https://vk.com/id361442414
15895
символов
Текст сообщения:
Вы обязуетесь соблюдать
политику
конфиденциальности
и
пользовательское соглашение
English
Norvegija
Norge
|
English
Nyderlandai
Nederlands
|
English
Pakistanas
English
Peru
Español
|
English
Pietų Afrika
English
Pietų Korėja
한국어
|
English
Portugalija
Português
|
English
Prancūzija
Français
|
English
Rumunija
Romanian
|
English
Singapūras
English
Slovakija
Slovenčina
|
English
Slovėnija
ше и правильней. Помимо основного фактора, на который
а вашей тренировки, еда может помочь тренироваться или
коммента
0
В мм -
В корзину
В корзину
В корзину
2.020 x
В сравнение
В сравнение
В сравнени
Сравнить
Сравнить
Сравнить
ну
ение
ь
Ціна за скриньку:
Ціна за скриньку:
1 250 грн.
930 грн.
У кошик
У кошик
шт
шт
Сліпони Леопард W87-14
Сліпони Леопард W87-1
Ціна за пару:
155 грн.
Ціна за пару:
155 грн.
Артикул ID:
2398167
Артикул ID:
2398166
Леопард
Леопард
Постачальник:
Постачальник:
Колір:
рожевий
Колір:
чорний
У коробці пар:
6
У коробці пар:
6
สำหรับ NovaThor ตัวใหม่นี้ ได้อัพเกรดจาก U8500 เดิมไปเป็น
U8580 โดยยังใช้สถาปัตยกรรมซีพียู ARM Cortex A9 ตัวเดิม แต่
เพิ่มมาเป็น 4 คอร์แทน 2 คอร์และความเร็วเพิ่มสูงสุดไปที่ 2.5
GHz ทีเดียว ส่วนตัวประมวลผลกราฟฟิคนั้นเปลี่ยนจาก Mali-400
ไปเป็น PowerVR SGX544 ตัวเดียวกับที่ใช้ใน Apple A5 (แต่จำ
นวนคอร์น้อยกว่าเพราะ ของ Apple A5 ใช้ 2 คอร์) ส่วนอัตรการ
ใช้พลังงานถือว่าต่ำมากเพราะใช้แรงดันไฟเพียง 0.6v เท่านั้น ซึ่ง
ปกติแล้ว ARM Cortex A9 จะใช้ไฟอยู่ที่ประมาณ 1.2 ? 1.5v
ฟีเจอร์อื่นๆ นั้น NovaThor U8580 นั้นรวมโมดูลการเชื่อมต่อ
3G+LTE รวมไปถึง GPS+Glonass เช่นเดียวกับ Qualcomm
------
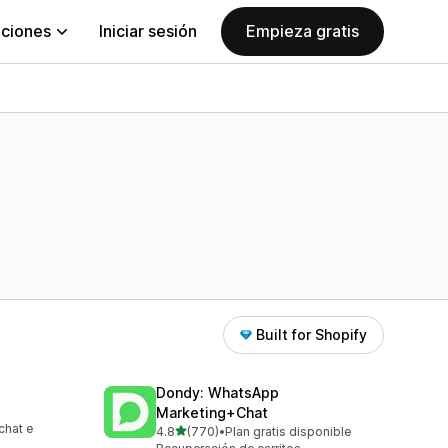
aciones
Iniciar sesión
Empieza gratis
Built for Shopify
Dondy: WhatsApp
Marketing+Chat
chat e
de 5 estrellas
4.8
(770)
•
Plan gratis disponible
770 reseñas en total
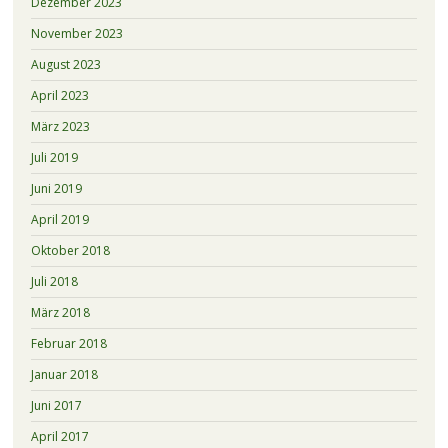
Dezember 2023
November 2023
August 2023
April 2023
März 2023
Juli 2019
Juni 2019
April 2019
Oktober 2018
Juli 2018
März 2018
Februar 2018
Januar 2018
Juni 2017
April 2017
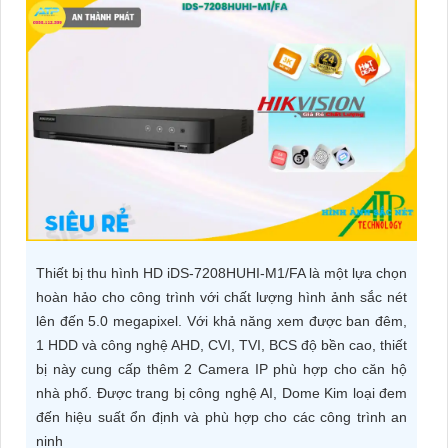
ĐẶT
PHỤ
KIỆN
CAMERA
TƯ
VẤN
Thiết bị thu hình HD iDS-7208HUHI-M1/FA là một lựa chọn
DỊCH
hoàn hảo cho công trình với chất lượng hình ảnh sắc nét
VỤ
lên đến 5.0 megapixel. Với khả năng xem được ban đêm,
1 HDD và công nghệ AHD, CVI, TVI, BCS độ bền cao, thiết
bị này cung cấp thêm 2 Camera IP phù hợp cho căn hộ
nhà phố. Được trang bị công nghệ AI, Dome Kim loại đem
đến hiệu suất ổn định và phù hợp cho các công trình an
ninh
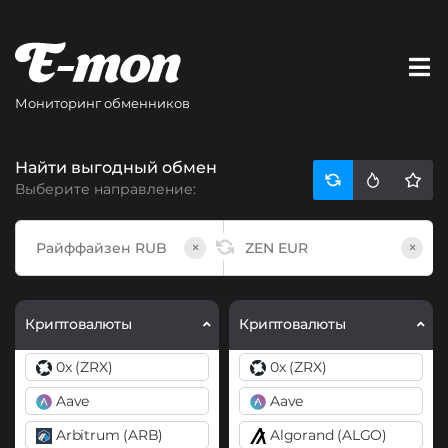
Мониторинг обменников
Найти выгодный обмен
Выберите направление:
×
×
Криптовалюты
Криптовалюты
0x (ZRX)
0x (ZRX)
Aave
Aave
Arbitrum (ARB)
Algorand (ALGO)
------
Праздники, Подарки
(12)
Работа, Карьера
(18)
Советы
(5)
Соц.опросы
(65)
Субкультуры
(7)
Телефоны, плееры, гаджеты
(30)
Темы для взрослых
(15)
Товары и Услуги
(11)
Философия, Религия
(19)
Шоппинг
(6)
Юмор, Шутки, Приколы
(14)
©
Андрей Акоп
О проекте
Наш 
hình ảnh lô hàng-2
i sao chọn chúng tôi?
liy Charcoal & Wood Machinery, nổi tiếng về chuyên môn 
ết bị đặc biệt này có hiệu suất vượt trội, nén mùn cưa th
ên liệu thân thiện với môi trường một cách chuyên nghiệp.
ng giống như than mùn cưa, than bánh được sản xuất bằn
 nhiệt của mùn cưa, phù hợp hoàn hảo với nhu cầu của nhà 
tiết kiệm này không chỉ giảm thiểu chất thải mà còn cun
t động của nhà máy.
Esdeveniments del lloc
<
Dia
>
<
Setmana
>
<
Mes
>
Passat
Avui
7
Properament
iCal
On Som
------
__ASSIGNMENT__
Convert the lines of the items above, from the line with "Праздники, Подарки" up to and including the line with "i sao chọn chúng tôi?", into a numbered list, leaving out any blank lines.

__WRITTEN REPLY__
1. Праздники, Подарки
2. (12)
3. Работа, Карьера
4. (18)
5. Советы
6. (5)
7. Соц.опросы
8. (65)
9. Субкультуры
10. (7)
11. Телефоны, плееры, гаджеты
12. (30)
13. Темы для взрослых
14. (15)
15. Товары и Услуги
16. (11)
17. Философия, Религия
18. (19)
19. Шоппинг
20. (6)
21. Юмор, Шутки, Приколы
22. (14)
23. ©
24. Андрей Акоп
25. О проекте
26. Наш 
27. hình ảnh lô hàng-2
28. i sao chọn chúng tôi?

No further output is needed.